[RECORDS FOR THE TASK Boundary: Start]

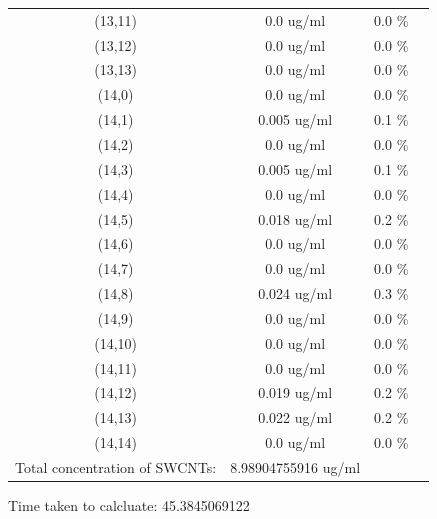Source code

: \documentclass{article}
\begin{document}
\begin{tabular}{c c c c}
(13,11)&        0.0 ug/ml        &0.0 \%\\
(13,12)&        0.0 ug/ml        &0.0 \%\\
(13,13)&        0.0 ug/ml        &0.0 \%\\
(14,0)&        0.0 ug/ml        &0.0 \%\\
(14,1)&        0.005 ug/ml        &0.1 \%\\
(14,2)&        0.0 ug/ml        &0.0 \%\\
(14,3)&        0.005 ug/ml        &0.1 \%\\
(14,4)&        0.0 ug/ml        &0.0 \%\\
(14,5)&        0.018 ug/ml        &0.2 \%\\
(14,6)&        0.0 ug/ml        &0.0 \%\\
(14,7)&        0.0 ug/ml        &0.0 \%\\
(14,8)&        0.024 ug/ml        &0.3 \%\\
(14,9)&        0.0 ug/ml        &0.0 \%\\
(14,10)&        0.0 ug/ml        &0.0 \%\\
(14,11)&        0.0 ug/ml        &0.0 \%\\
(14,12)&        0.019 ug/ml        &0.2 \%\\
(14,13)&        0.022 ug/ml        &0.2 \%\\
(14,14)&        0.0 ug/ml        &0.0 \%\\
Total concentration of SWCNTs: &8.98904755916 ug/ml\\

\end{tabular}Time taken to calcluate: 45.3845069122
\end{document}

[RECORDS FOR THE TASK Boundary: End]

The records above need to be copied exactly, though not their pictures.

Source code

: \documentclass{article}
\begin{document}
\begin{tabular}{c c c c}
(13,11)&        0.0 ug/ml        &0.0 \%\\
(13,12)&        0.0 ug/ml        &0.0 \%\\
(13,13)&        0.0 ug/ml        &0.0 \%\\
(14,0)&        0.0 ug/ml        &0.0 \%\\
(14,1)&        0.005 ug/ml        &0.1 \%\\
(14,2)&        0.0 ug/ml        &0.0 \%\\
(14,3)&        0.005 ug/ml        &0.1 \%\\
(14,4)&        0.0 ug/ml        &0.0 \%\\
(14,5)&        0.018 ug/ml        &0.2 \%\\
(14,6)&        0.0 ug/ml        &0.0 \%\\
(14,7)&        0.0 ug/ml        &0.0 \%\\
(14,8)&        0.024 ug/ml        &0.3 \%\\
(14,9)&        0.0 ug/ml        &0.0 \%\\
(14,10)&        0.0 ug/ml        &0.0 \%\\
(14,11)&        0.0 ug/ml        &0.0 \%\\
(14,12)&        0.019 ug/ml        &0.2 \%\\
(14,13)&        0.022 ug/ml        &0.2 \%\\
(14,14)&        0.0 ug/ml        &0.0 \%\\
Total concentration of SWCNTs: &8.98904755916 ug/ml\\

\end{tabular}Time taken to calcluate: 45.3845069122
\end{document}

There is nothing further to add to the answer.